*** Opening Exercise input ***

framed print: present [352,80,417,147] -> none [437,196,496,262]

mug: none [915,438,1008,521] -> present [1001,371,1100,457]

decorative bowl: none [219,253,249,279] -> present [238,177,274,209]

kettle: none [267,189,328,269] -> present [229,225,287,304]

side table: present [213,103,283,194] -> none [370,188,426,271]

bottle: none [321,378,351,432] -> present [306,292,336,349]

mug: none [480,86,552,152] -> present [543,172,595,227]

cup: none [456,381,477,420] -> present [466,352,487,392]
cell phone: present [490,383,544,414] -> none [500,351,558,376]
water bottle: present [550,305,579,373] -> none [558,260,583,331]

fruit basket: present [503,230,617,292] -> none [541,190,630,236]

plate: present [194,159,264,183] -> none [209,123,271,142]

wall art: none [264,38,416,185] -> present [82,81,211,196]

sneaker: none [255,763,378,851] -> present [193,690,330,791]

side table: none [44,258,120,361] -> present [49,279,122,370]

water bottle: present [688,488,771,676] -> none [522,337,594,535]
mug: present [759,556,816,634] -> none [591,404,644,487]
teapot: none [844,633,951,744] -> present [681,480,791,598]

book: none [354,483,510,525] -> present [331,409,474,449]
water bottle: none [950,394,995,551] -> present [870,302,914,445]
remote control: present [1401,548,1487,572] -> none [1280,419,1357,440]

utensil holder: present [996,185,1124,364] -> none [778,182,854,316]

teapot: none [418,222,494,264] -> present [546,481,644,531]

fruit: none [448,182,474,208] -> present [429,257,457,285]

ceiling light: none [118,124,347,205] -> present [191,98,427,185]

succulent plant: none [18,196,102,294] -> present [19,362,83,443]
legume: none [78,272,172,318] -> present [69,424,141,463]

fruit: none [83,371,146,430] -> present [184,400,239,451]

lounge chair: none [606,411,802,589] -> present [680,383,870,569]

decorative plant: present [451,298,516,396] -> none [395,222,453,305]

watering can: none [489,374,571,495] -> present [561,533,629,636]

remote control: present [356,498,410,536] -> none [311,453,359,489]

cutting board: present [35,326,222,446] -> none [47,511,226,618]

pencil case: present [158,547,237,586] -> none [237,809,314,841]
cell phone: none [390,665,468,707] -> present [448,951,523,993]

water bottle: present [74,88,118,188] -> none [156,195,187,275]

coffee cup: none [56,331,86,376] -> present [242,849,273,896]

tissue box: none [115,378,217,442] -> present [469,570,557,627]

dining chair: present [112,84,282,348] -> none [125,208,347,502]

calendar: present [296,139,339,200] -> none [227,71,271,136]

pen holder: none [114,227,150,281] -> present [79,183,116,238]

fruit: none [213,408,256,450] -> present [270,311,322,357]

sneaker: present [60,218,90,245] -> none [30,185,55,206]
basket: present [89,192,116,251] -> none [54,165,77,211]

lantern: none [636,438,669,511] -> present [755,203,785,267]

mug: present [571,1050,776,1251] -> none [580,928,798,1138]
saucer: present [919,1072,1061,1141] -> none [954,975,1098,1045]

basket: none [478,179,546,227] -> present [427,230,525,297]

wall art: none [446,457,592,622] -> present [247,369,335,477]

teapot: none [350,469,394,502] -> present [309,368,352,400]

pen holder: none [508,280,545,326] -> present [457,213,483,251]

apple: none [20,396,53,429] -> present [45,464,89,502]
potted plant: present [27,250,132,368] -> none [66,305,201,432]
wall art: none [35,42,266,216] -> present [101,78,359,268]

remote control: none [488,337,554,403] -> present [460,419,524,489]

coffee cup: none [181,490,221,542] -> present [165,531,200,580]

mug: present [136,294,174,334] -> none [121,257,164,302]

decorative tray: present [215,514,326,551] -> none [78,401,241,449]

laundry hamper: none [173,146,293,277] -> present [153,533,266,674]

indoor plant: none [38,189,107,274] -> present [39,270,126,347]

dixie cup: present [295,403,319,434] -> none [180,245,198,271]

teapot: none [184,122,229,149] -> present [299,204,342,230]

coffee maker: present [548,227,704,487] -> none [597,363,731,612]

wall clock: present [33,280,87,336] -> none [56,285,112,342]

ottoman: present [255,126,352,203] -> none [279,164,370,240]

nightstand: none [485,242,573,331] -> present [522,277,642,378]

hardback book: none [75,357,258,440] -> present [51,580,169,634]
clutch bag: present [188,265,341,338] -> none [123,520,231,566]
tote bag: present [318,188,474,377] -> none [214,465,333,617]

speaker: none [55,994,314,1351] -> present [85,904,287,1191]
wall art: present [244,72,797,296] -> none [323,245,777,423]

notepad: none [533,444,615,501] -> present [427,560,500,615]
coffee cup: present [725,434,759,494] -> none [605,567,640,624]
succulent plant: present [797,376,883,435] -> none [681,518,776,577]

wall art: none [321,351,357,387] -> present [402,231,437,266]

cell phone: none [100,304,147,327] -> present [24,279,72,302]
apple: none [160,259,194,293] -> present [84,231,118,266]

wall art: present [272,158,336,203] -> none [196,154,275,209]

*** Closing Exercise input ***

Set down nothing but the lines from the one containing "cell phone: none [100,304,147,327]" through the final line above, exactly as written.

cell phone: none [100,304,147,327] -> present [24,279,72,302]
apple: none [160,259,194,293] -> present [84,231,118,266]

wall art: present [272,158,336,203] -> none [196,154,275,209]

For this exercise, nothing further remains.